→ EXERCISE BRIEF:
From the news report below on Jason Gillespie becoming Yorkshire's coach, reproduce word for word the section that begins with the words containing "The five coaches" and ends with "four new positions.".

→ PASSAGE SHOWN:
FORMER Australia fast bowler Jason Gillespie is to become Yorkshire’s new first-team coach.
Gillespie will work closely with director of professional cricket Martyn Moxon as part of a radical shake-up of Yorkshire’s coaching operation.
Ashes winner Gillespie, 36, will mentor and develop Yorkshire’s bowlers as well as provide assistance to Moxon on all cricketing matters.
His capture represents a major coup for the club as they look to bounce back from County Championship relegation.
Gillespie effectively replaces former Yorkshire and England all-rounder Craig White, who chose not to reapply for his post as first-team coach as he wants to pursue his ambition to become an international umpire.
The five coaches working beneath Moxon were each invited to reapply for their jobs at the end of last season in a restructuring exercise that saw them fighting for four new positions.
As revealed in yesterday’s Yorkshire Post, Academy director/bowling coach Steve Oldham, batting coach Kevin Sharp and second team coach/assistant bowling coach John Blain have also left the club after they were unsuccessful in their attempts to land a role in the new set-up.
The club will shortly announce a new second-team coach along with a development manager who will report to new director of cricket development Ian Dews, who is the only member of the existing set-up to have been retained having previously served as operations manager.
Gillespie, who played for Yorkshire in 2006 and 2007, will return to the club with an excellent coaching pedigree built up since he retired from professional cricket in 2008.
He is currently head coach of Mid West Rhinos, the Zimbabwean franchise for whom Yorkshire batsman Gary Ballance is a key figure.
Gillespie has earned a positive reputation for his work with the young team, which follows on from his involvement in Cricket Australia’s elite coach development program that began in 2008.
Gillespie has also had coaching roles with Australia A and Indian Premier League side Kings XI Punjab.
He is understood to view his return to Yorkshire as the perfect opportunity to continue his development.
In a recent interview in Australia, Gillespie outlined his coaching philosophy.
“I coach with a bit of a gut feel,” he declared. “I like talking to the players just as people and not specifically in terms of a coach-to-player relationship.

Dataset records
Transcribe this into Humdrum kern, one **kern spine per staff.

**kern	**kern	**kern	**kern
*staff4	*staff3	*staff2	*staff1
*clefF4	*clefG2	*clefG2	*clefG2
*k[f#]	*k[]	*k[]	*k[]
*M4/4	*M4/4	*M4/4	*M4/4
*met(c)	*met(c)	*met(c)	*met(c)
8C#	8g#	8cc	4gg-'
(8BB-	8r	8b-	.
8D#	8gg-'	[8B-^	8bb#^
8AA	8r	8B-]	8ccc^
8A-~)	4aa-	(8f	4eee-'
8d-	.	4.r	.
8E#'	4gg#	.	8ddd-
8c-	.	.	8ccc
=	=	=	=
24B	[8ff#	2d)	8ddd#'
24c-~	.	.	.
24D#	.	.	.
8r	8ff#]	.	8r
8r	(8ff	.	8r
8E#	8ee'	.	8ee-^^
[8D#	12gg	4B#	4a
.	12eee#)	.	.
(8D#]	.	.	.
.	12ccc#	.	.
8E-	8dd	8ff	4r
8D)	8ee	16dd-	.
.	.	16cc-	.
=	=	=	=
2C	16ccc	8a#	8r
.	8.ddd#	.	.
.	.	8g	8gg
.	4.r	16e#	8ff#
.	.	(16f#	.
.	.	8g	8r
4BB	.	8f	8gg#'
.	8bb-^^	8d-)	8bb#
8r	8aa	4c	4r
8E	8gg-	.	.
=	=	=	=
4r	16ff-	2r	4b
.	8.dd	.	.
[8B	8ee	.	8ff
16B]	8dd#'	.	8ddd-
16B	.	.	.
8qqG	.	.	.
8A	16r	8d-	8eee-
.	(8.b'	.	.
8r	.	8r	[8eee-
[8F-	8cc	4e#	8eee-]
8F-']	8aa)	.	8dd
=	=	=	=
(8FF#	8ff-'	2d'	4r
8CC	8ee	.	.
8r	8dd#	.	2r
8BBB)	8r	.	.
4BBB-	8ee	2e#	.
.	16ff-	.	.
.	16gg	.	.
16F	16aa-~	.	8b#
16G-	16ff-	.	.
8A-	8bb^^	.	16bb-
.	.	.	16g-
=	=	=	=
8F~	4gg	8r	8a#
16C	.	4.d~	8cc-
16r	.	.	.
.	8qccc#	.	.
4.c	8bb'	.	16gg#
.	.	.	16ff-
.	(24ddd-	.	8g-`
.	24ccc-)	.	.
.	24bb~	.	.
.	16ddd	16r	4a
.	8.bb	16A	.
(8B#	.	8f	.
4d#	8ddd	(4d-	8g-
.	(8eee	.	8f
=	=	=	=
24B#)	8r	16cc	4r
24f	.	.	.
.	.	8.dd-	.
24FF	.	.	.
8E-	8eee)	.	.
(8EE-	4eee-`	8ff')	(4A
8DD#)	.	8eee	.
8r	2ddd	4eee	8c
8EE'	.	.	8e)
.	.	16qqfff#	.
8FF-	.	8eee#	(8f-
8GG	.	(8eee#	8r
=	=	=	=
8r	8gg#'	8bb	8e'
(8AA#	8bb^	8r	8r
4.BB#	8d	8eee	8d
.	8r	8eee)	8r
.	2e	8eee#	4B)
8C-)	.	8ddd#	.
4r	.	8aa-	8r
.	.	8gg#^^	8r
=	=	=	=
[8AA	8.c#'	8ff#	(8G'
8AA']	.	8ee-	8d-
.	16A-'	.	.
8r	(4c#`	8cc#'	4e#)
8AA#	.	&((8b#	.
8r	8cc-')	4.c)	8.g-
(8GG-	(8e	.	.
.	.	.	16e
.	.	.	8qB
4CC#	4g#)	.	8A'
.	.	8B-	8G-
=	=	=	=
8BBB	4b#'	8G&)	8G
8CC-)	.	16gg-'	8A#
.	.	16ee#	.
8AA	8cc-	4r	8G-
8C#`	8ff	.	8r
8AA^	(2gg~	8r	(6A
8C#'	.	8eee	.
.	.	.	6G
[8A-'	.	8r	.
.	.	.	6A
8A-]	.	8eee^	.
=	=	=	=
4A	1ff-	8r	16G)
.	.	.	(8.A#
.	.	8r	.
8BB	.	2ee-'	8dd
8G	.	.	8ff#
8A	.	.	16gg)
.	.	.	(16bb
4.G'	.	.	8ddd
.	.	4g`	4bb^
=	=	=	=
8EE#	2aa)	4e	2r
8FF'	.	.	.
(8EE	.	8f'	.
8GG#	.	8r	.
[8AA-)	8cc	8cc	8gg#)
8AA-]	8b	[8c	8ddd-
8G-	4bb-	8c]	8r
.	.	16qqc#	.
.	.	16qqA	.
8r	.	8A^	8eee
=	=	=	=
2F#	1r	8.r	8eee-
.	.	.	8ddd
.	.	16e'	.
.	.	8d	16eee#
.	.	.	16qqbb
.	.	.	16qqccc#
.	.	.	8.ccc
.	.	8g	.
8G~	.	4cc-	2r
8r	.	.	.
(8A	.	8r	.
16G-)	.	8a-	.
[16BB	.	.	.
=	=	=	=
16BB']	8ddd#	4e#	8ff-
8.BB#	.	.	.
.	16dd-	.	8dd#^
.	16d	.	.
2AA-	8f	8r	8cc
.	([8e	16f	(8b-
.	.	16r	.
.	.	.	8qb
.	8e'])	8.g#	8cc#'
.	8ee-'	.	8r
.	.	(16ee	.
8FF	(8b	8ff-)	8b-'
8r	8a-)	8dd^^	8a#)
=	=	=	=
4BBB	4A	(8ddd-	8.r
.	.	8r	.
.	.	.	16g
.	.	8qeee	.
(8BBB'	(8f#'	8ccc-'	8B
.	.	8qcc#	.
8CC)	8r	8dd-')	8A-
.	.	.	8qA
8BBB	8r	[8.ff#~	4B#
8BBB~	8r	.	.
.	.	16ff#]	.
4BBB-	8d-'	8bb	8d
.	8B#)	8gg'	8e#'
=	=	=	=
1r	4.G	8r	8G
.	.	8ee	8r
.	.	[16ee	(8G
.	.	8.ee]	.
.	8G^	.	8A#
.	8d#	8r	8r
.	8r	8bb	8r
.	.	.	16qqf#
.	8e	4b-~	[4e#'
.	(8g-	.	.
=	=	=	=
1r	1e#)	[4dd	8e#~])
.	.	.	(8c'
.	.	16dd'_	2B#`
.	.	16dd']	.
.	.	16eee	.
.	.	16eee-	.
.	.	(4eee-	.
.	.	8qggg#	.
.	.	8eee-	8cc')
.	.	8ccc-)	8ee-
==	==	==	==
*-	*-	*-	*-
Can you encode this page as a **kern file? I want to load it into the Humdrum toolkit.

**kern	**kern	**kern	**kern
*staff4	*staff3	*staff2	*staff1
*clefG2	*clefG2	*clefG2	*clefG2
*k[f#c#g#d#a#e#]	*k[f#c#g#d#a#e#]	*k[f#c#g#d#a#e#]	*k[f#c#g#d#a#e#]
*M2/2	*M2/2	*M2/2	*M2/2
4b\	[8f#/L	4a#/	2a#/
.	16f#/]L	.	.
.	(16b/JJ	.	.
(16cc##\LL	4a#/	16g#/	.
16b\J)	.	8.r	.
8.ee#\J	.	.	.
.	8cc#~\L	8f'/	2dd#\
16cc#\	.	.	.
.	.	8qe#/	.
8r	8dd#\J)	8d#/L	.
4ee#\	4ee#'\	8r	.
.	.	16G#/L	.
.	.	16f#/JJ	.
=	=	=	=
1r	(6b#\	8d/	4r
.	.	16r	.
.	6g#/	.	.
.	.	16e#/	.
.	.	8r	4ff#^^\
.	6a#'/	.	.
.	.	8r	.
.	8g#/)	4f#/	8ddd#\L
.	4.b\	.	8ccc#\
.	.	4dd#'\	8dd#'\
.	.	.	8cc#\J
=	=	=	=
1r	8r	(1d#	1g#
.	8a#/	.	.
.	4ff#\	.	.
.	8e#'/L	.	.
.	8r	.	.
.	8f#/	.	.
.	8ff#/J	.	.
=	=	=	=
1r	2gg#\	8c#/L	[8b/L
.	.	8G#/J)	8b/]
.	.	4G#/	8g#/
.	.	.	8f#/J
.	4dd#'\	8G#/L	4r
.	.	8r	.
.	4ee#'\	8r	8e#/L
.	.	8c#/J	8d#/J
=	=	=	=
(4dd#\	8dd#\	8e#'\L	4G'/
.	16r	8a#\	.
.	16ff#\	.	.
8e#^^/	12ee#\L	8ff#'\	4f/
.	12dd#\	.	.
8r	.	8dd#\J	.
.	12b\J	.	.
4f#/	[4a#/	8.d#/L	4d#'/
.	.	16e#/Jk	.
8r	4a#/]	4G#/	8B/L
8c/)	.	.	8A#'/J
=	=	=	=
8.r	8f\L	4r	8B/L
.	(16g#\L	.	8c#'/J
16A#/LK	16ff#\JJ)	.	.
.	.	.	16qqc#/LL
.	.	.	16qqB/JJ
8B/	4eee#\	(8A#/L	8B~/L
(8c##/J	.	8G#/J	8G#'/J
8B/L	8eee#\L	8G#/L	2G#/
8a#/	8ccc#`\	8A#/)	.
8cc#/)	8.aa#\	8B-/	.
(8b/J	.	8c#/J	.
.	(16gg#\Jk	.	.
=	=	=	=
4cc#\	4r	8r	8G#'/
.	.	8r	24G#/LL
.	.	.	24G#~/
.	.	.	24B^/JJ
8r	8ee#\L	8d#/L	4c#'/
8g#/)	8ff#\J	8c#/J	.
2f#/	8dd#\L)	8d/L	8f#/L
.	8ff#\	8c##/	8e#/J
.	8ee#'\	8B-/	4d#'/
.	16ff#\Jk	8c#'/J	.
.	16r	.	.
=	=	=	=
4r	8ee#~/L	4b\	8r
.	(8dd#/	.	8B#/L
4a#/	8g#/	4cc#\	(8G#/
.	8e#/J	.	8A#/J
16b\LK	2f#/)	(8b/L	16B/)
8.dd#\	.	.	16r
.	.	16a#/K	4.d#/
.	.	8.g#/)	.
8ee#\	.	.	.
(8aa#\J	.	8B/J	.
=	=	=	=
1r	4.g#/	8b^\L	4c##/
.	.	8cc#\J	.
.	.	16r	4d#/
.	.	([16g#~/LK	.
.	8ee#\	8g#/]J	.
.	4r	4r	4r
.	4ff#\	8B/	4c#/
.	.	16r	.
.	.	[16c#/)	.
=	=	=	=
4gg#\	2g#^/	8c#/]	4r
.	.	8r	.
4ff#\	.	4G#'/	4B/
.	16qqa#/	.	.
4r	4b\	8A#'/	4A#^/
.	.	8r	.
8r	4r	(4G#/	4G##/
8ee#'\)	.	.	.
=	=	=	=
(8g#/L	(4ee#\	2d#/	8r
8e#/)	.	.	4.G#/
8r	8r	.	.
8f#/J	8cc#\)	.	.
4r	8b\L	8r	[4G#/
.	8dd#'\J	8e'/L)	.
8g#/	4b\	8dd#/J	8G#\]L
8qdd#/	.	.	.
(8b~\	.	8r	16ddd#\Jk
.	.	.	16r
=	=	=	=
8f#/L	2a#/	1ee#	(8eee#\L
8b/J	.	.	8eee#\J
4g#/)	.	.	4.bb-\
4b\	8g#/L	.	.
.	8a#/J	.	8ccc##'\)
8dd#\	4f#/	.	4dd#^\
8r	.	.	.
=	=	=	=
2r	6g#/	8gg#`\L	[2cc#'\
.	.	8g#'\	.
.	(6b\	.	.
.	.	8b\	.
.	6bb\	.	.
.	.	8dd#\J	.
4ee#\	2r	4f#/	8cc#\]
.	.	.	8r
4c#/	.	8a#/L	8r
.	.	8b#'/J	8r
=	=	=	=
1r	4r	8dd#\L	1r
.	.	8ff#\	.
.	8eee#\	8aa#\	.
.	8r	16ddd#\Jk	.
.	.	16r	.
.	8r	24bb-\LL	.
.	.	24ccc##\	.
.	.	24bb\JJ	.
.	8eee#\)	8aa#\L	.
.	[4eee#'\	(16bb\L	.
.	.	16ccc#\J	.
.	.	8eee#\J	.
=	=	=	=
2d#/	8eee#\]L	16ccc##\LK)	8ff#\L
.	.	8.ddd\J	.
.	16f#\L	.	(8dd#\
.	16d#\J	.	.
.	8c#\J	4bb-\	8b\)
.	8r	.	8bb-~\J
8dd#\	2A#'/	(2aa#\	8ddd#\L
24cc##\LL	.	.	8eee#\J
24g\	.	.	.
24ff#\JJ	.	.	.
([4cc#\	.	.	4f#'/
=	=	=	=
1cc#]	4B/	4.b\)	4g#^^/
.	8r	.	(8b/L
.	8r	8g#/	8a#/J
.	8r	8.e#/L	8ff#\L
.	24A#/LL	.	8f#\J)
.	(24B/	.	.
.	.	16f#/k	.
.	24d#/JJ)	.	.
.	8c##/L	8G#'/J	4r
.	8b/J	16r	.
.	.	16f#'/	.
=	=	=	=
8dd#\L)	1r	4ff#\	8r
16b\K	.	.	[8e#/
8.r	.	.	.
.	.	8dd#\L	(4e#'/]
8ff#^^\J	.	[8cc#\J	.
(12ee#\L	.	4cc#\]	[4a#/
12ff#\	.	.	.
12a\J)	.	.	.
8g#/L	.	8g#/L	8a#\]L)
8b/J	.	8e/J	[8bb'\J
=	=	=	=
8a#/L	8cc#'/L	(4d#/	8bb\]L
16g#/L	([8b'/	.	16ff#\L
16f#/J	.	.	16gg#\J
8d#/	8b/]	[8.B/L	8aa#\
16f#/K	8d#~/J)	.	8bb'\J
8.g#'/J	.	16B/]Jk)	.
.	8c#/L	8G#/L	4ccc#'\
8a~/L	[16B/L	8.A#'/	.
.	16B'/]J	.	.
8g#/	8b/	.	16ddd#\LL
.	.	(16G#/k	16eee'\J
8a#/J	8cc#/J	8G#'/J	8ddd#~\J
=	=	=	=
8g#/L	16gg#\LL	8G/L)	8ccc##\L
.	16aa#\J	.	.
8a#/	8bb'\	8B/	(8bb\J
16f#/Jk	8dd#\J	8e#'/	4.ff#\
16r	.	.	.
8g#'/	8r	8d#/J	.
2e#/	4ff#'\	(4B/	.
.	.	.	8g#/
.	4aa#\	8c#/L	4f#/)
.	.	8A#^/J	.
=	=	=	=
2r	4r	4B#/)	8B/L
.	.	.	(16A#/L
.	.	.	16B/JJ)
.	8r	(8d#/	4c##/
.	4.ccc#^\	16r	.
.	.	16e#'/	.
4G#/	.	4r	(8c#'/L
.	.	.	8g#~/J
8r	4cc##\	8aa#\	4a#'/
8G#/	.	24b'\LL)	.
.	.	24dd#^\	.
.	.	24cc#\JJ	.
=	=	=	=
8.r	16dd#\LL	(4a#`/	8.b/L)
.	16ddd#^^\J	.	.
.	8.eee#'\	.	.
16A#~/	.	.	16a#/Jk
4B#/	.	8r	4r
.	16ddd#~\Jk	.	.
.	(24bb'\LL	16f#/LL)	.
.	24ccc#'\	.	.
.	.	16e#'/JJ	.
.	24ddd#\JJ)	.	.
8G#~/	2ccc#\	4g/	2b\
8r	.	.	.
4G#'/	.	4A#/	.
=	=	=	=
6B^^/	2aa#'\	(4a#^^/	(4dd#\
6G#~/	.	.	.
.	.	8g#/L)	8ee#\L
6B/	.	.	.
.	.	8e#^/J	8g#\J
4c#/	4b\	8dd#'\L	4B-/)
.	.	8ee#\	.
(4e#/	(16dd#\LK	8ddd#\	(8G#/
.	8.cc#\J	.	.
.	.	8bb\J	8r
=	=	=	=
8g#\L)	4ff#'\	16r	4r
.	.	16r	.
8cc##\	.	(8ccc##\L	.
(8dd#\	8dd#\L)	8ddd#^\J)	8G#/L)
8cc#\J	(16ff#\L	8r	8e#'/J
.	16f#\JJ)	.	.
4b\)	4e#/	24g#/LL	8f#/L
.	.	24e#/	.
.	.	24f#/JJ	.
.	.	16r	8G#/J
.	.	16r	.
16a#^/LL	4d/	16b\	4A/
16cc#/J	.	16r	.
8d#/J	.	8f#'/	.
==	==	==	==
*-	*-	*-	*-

→ COMPLETED EXERCISE:
The five coaches working beneath Moxon were each invited to reapply for their jobs at the end of last season in a restructuring exercise that saw them fighting for four new positions.